Secara keseluruhan, orang yang melakukan ke-cangkolang -an diyakini akan celaka dan tidak bahagia lahir atau batin atau kedua-duanya sebagai bentuk hukuman atas kejahatan moralnya. Ini searah dengan pengertian bala’ (dari Bahasa Arab) sebagai hukuman yang bergeser dari makna aslinya yaitu ujian .
Sebaliknya, orang yang menghindari cangkolang dengan menghormati atau mengabdikan diri kepada guru (ngabdi ) diyakini akan mendapat barokah . Barakah dipahami sebagai kebaikan dan keselamatan yang bisa diperoleh di dunia atau di akhirat. Setidaknya ia akan diakui integritas moralnya.
Berbagai keuntungan yang diperoleh dalam kehidupannya diyakini berkat penghormatan dan pengabdiannya pada guru, yang dalam hal ini kiai . Barakah juga bisa berupa ilmu yang diperoleh tanpa belajar atau lebih dari yang dipelajari. Karena itu, pengabdian kepada guru menjadi salah satu cara belajar dalam pengertian cara lain untuk memperoleh ilmu.
Bagaimana seorang guru atau kiai bisa memeberi tola dan basto dengan cangkolang dan memberi barakah dengan ta’dzim dan ngabdi ? Semua itu tak lepas dari hirarki moralitas dan tatanan kosmis dalam pandangan orang Madura. Dalam hirarki moralitas, guru adalah salah satu poros moral selain orang tua dan raja.
Itu tercermin dari saloka (pitutur orang bijak) terkenal buppa’ babu’ guru rato (ayah ibu guru raja). Semuanya adalah poros moral yang harus dihormati dan memang menjadi rujukan prilaku luhur. Kaum priyai, raja, berposisi sejajar dengan guru dan nabi yang sama-sama mengemban ilmu dan agama dari Tuhan.

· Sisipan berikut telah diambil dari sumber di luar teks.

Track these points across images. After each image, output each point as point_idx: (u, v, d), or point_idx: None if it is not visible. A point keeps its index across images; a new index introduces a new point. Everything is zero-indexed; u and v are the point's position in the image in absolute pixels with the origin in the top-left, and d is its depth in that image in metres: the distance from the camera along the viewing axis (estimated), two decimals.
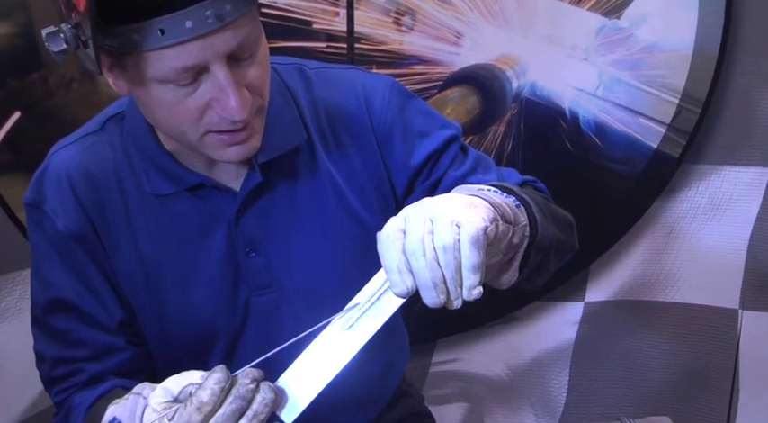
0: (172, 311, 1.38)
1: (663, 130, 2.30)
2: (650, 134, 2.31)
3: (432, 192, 1.41)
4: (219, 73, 1.14)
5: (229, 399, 1.01)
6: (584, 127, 2.29)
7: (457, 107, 2.24)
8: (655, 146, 2.32)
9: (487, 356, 2.58)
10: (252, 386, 1.02)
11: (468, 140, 2.25)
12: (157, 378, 1.12)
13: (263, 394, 1.02)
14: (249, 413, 1.01)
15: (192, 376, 1.06)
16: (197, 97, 1.16)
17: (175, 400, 1.05)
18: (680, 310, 2.54)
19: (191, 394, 1.03)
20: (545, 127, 2.29)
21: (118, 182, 1.35)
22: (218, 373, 1.01)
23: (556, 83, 2.27)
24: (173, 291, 1.37)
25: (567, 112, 2.28)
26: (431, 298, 1.00)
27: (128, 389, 1.14)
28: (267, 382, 1.03)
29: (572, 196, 1.73)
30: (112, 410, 1.12)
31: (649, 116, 2.30)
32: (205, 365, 1.12)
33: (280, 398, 1.05)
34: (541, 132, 2.30)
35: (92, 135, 1.37)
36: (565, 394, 2.63)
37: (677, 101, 2.27)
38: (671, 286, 2.52)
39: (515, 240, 1.11)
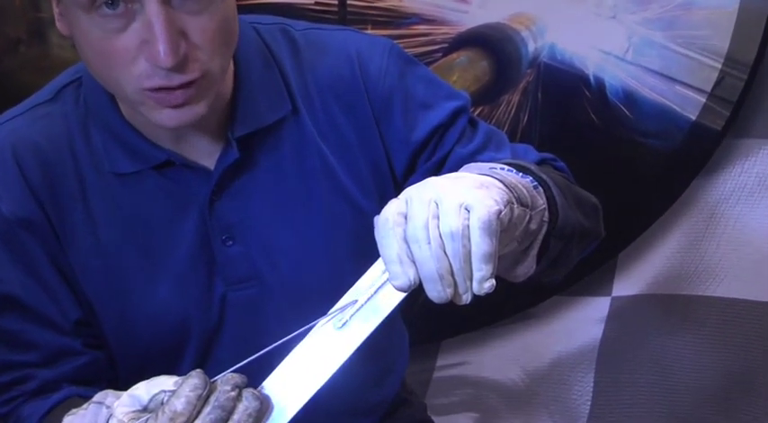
0: (136, 309, 1.38)
1: (703, 99, 2.30)
2: (688, 104, 2.31)
3: (436, 171, 1.41)
4: (151, 7, 1.12)
5: (207, 408, 0.99)
6: (611, 96, 2.29)
7: (464, 73, 2.24)
8: (693, 117, 2.32)
9: (500, 359, 2.59)
10: (233, 394, 1.00)
11: (478, 112, 2.26)
12: (120, 386, 1.10)
13: (246, 403, 1.00)
14: None
15: (164, 382, 1.04)
16: (126, 36, 1.14)
17: (145, 409, 1.03)
18: (721, 305, 2.54)
19: (162, 403, 1.01)
20: (566, 96, 2.30)
21: (73, 159, 1.34)
22: (194, 379, 0.99)
23: (578, 45, 2.27)
24: (137, 285, 1.37)
25: (592, 78, 2.28)
26: (436, 292, 1.00)
27: (86, 398, 1.12)
28: (251, 390, 1.02)
29: (597, 176, 1.73)
30: (69, 421, 1.10)
31: (687, 83, 2.30)
32: (175, 371, 1.10)
33: (265, 407, 1.04)
34: (562, 102, 2.30)
35: (43, 105, 1.36)
36: (589, 402, 2.64)
37: (720, 65, 2.27)
38: (711, 279, 2.53)
39: (533, 226, 1.12)
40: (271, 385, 1.06)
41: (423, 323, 1.85)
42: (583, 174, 1.48)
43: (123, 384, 1.10)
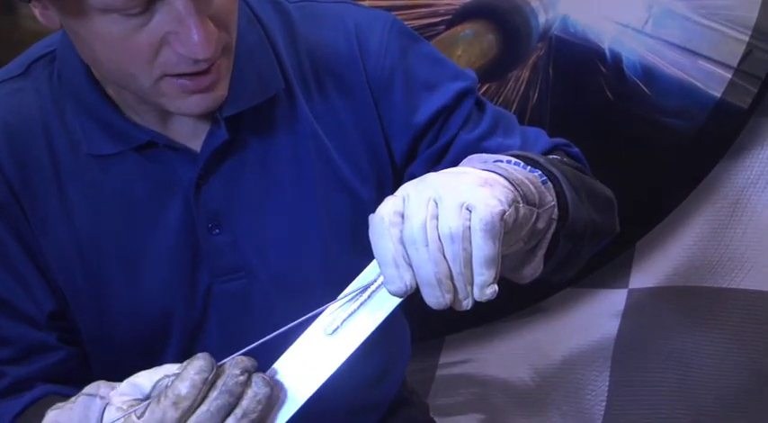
0: (114, 302, 1.38)
1: (728, 74, 2.31)
2: (712, 80, 2.31)
3: (439, 159, 1.42)
4: (178, 2, 1.12)
5: (214, 393, 0.98)
6: (628, 72, 2.29)
7: (470, 48, 2.25)
8: (718, 95, 2.32)
9: (508, 357, 2.60)
10: (242, 378, 0.99)
11: (484, 90, 2.26)
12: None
13: (256, 389, 1.00)
14: (238, 411, 0.99)
15: (167, 369, 1.03)
16: (150, 31, 1.14)
17: (147, 398, 1.02)
18: (748, 298, 2.54)
19: (166, 387, 1.00)
20: (580, 72, 2.30)
21: (47, 139, 1.33)
22: (199, 361, 0.98)
23: (593, 16, 2.27)
24: (115, 276, 1.37)
25: (608, 53, 2.28)
26: (434, 297, 1.00)
27: (63, 396, 1.13)
28: (260, 374, 1.02)
29: (613, 159, 1.74)
30: (54, 416, 1.08)
31: (711, 58, 2.30)
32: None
33: (276, 393, 1.04)
34: (575, 79, 2.31)
35: (13, 80, 1.36)
36: (604, 403, 2.64)
37: (747, 38, 2.27)
38: (736, 270, 2.53)
39: (540, 225, 1.11)
40: (281, 372, 1.07)
41: (425, 317, 1.81)
42: (598, 157, 1.48)
43: None
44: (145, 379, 1.03)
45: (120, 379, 1.05)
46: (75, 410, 1.06)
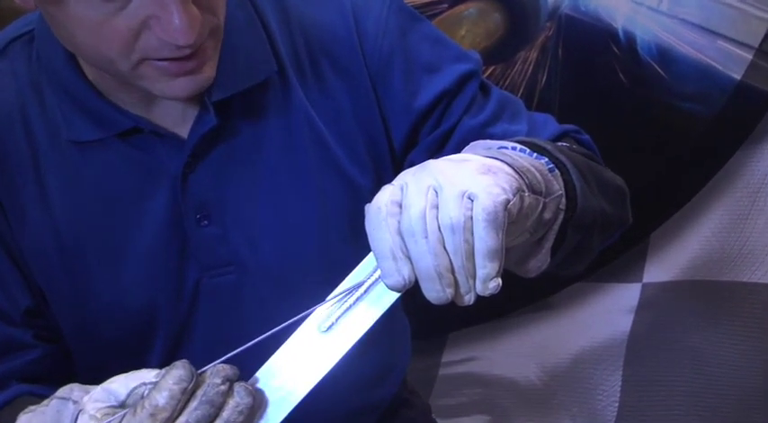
0: (95, 297, 1.38)
1: (749, 55, 2.31)
2: (732, 61, 2.31)
3: (441, 146, 1.43)
4: None
5: (194, 403, 0.98)
6: (642, 53, 2.29)
7: (474, 27, 2.25)
8: (738, 77, 2.32)
9: (514, 355, 2.60)
10: (223, 387, 0.99)
11: (489, 72, 2.27)
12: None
13: (238, 399, 0.99)
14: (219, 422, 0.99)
15: (144, 375, 1.03)
16: (129, 14, 1.14)
17: (122, 405, 1.02)
18: None
19: (143, 397, 1.00)
20: (591, 53, 2.30)
21: (24, 124, 1.34)
22: (178, 370, 0.98)
23: None
24: (96, 270, 1.37)
25: (621, 32, 2.29)
26: (434, 292, 0.99)
27: (39, 396, 1.13)
28: (243, 383, 1.01)
29: (627, 146, 1.74)
30: (26, 420, 1.08)
31: (731, 37, 2.30)
32: (141, 367, 1.07)
33: (258, 404, 1.04)
34: (586, 61, 2.31)
35: None
36: (616, 404, 2.65)
37: None
38: (758, 263, 2.53)
39: (547, 216, 1.10)
40: (263, 380, 1.06)
41: (426, 314, 1.80)
42: (610, 144, 1.48)
43: (81, 382, 1.08)
44: (120, 385, 1.03)
45: (105, 378, 1.05)
46: (47, 414, 1.05)
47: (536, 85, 2.30)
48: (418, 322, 1.77)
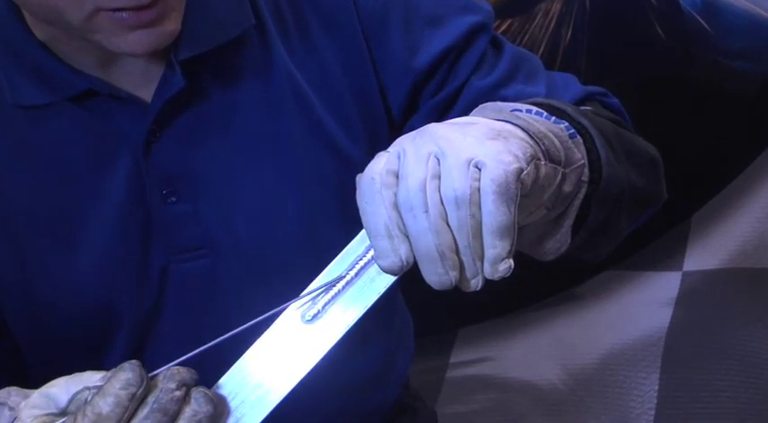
0: (48, 286, 1.38)
1: None
2: None
3: (446, 110, 1.43)
4: None
5: (144, 411, 0.96)
6: (684, 5, 2.29)
7: None
8: None
9: (532, 355, 2.61)
10: (178, 394, 0.98)
11: (504, 27, 2.27)
12: (31, 385, 1.07)
13: (196, 406, 0.98)
14: None
15: (88, 378, 1.01)
16: None
17: (62, 412, 1.01)
18: None
19: (86, 402, 0.99)
20: (624, 5, 2.30)
21: None
22: (125, 373, 0.96)
23: None
24: (48, 254, 1.37)
25: None
26: (436, 275, 0.97)
27: None
28: (202, 389, 1.00)
29: (664, 114, 1.73)
30: None
31: None
32: (102, 366, 1.07)
33: (219, 412, 1.03)
34: (618, 13, 2.31)
35: None
36: (653, 412, 2.65)
37: None
38: None
39: (566, 188, 1.08)
40: (227, 385, 1.06)
41: (431, 305, 1.81)
42: (643, 110, 1.48)
43: (35, 383, 1.07)
44: (60, 390, 1.02)
45: (61, 376, 1.04)
46: None
47: (559, 42, 2.29)
48: (422, 316, 1.76)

Dari mereka kebaikan dan kebijaksanaan serta ilmu diperoleh. Mereka adalah orang suci dan mulia sehingga harus dihormati. Cangkolang dan ngabdi yang terkait dengan tola-basto dan barakah adalah konsep-konsep etis yang terkait dengan posisi poros-poros moral tersebut. Mereka juga menjadi standar moralitas sehingga menjadi contoh sekaligus menjadi standar moralitas orang lain dengan melihat sikap dan prilaku orang terhadap mereka.